A developer with two soon-to-be designated heritage buildings on one of his properties doesn’t sound optimistic he will be able to find a way to move forward with the city.
“I’ve made a commitment to preserve those buildings. I’ll give it my best shot,” said Peter Sergautis, president of Extra Realty Ltd.
“When have you heard a developer a say, ‘Yup, we’re optimistic that we can work with the city?,” he said.
On Monday, a report from city staff recommending how to protect the two red clay brick barns at 660 Sunningdale Rd. will be approved by the planning and environment committee, then sent to full council the following week.
“This is another step in the process we’ve been following all along,” said Ward 5 Coun. Maureen Cassidy, a member of the committee. “This is the final step where they will be given heritage designation.” Council previously allowed a third barn to be demolished.
Sergautis said he had hoped to make that structure the focal point of the new subdivision, but city officials were not flexible.
“The original intent was to retain the main barn, but the city would not deviate the roads going in, even one degree,” he said, which would have put the barn in the way of an intersection.
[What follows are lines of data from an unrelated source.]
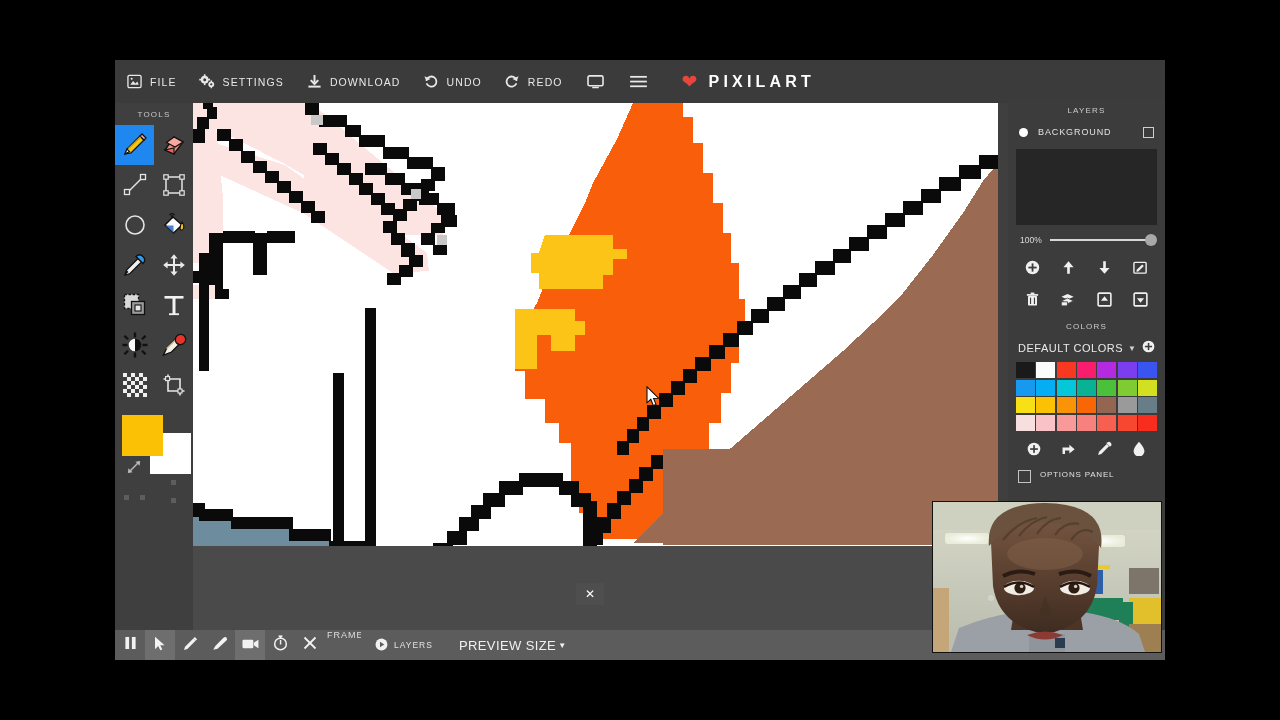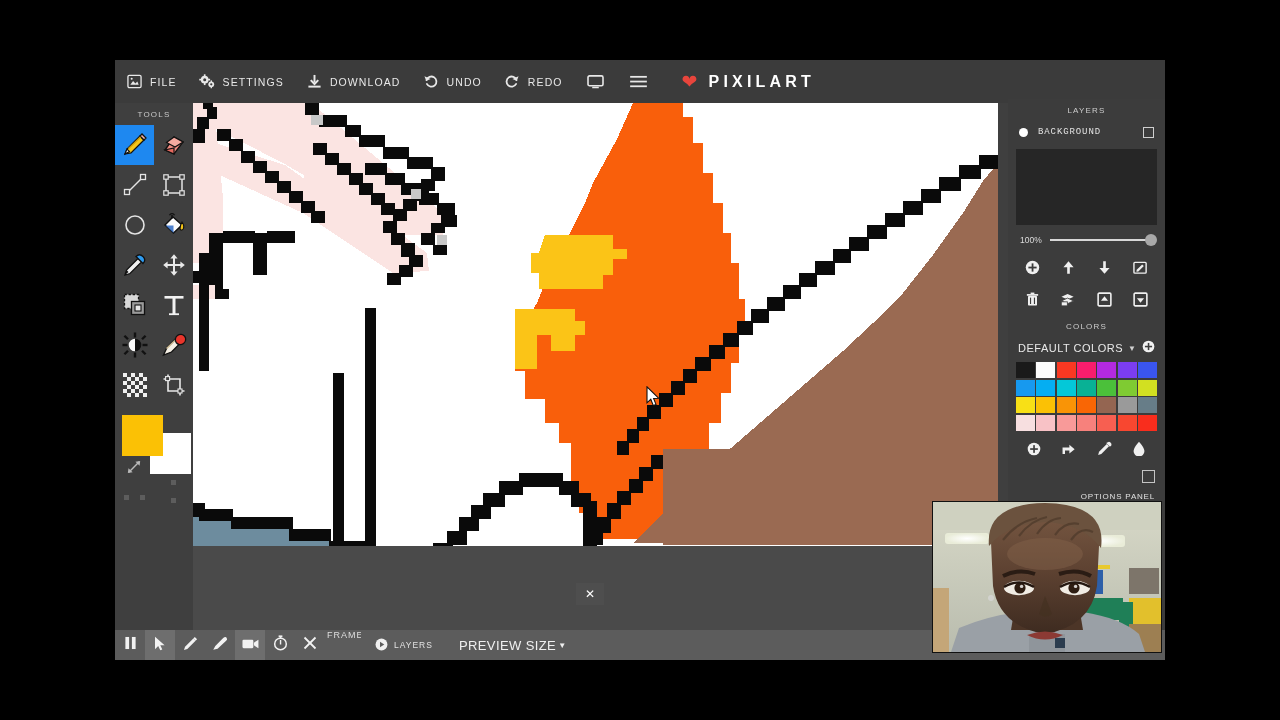--- a/index.html
+++ b/index.html
@@ -203,21 +203,20 @@
     padding: 7px 0 6px;
     user-select: none;
   }
   #layer-row {
     display: flex;
     align-items: center;
     height: 22px;
     padding: 0 11px;
     gap: 10px;
     cursor: pointer;
-    font-family: Liberation Mono, monospace;
   }
   #layer-row .vis { width: 9px; height: 9px; background: #fff; border-radius: 50%; }
   #layer-name { color: #e2e2e2; font-size: 9px; letter-spacing: 0.9px; flex: 1; }
   #layer-check { width: 9px; height: 9px; border: 1.5px solid #cfcfcf; }
   #layer-thumbs {
     margin: 6px 8px 0;
     height: 76px;
     background: #262626;
   }
   #opacity-row {
@@ -255,24 +254,23 @@
   #swatch-grid {
     margin: 3px 8px 0;
     display: grid;
     grid-template-columns: repeat(7, 1fr);
     gap: 1.5px;
   }
   .sw { width: 100%; height: 16px; cursor: pointer; }
   #palette-tools { display: flex; justify-content: space-around; padding: 7px 8px 3px; }
   #options-row {
     display: flex;
-    align-items: flex-end;
+    align-items: flex-start;
     gap: 9px;
     padding: 7px 10px;
-    flex-direction: column;
   }
   #options-box { width: 11px; height: 11px; border: 1.5px solid #c4c4c4; }
   #options-label { color: #e0e0e0; font-size: 8px; letter-spacing: 0.8px; }
   
   #bottombar {
     position: absolute;
     left: 0; bottom: 0;
     width: 1050px;
     height: 30px;
     background: #5c5c5c;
“It’s not for the lack of trying,” said Sergautis. “And there was no malicious intent to demolish the original barn.”
The 42-hectare site will see 290 single-family homes and 393 medium-density townhouse and apartment units, in the area northwest of Sunningdale Road and Adelaide Street.
The remaining barns excite heritage activists because they represent a link to London’s agricultural past. They sit on land that used to be part of the old London Township.
“They are really unique in the materials that they use,” said Cassidy. It’s also thought the barns may, at one point, have been used as munitions depots.
“Peter Sergautis is great. He’s had some frustrations with the process,” said Cassidy. “He has every intention of repurposing these buildings.”
“If they recognize that those buildings can be incorporated into the development, there is going to have to be some structural improvements,” Sergautis said.
“I’m going to try to work with the city on that,” said. “They’re two inconsequential buildings.”